LONDON (MarketWatch) — Royal Dutch Shell PLC is “cautiously optimistic” over its return to Ogoniland, Nigeria, after local leaders expressed openness on the matter, Shell Nigeria’s chairman said in its annual sustainability report.

The Anglo-Dutch oil major stopped operating in Ogoniland in 1993 after the company was hit by a wave of protests from locals over its operations in the Niger Delta area.

“Overall, I am cautiously optimistic…Government and the traditional rulers both tell us they want us to come back,” Shell Nigeria’s chairman Basil Omiyi said in the report, published Tuesday on its Web site.

“In my meetings with Ogoni leaders they have talked about putting the past behind us and sitting around the table to talk. It will take patience and understanding, but I think we will get there,” he added.

The Movement for the Survival of the Ogoni People that campaigns against Shell and contributed to its departure, couldn’t be reached for comment.

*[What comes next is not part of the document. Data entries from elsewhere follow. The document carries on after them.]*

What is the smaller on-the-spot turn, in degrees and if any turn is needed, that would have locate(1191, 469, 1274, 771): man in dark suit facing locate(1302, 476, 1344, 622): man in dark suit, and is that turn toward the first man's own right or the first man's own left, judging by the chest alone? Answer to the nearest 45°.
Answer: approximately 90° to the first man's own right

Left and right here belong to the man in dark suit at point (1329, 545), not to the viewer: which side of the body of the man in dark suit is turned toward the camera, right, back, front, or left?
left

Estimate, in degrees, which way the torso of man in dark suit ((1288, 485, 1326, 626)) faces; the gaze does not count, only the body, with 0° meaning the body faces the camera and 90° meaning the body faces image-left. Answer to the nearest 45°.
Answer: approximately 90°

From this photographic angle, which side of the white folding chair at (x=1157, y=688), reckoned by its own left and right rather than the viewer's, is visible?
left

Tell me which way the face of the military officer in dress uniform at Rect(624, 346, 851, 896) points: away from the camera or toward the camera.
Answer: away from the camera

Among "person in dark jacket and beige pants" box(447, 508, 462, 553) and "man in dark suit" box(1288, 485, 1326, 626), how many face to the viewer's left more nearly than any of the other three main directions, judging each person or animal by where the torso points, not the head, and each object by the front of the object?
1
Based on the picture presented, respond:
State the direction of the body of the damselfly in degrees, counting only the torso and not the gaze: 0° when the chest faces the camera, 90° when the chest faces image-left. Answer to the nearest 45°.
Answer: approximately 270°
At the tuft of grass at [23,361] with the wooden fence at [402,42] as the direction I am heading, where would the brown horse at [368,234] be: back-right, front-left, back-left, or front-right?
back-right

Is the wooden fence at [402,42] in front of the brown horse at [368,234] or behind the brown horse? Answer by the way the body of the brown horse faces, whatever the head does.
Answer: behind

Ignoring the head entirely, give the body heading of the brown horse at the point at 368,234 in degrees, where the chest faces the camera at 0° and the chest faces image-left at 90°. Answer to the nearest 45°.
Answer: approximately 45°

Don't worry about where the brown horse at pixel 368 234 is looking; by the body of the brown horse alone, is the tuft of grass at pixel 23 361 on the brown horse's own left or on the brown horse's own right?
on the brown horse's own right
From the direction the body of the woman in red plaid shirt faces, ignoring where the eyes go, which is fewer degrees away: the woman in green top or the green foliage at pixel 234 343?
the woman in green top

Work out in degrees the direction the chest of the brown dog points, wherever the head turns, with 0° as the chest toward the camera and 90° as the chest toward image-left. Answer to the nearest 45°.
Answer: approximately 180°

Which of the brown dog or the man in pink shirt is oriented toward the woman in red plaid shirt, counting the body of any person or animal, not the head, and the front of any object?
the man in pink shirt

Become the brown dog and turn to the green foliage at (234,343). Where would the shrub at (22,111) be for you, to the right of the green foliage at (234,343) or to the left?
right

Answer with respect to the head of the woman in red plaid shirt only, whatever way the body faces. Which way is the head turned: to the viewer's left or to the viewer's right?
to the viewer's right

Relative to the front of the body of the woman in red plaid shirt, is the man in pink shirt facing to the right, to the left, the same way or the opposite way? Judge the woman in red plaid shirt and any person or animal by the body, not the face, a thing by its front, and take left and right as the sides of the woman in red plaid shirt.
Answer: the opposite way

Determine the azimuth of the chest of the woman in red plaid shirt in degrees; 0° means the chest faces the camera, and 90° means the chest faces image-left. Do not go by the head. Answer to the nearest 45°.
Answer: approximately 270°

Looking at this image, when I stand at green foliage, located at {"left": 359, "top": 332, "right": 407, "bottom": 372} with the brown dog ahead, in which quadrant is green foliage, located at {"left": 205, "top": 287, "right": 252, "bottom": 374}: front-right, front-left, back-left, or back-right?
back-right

In 2005, Shell said it would start reconciliation talks with the Nigerian state and representatives from Ogoniland that could lead to its return to Nigeria’s oil-rich region.

The government confirmed in October 2006 Shell could keep its oil license in Ogoniland for at least another year to give the company time to resolve its problems with the Ogonis.

Regarding unrest in the parts of the Delta where it operates, Shell Chief Executive Jeroen van der Veer said in the report that “no, we aren’t thinking about leaving.”

Omiyi said the unrest was largely due to poverty, “the way the Delta is represented in national politics” and “the rise of organized crime, fueled by large-scale thefts of crude oil”.

“The four Delta states where we operate now typically get more than $3.5 billion a year from the federal government. However, the money is not being properly used, because of corruption and a lack of local capacity to invest it,” Omiyi said.

“Think of these as overlapping circles – the bigger the overlap, the bigger the crisis. The approach of the presidential election has made the current crisis so big,” he said.

Shell said Last week that as a result of the unrest, 178,000 barrels a day of production remained shut down on a net basis at its Shell Petroleum Development Company joint-venture.

In the sustainability report, Shell said 96 cases of bribery and fraud were reported in 2006 for the company worldwide, leading to the departure of 143 staff and contractors.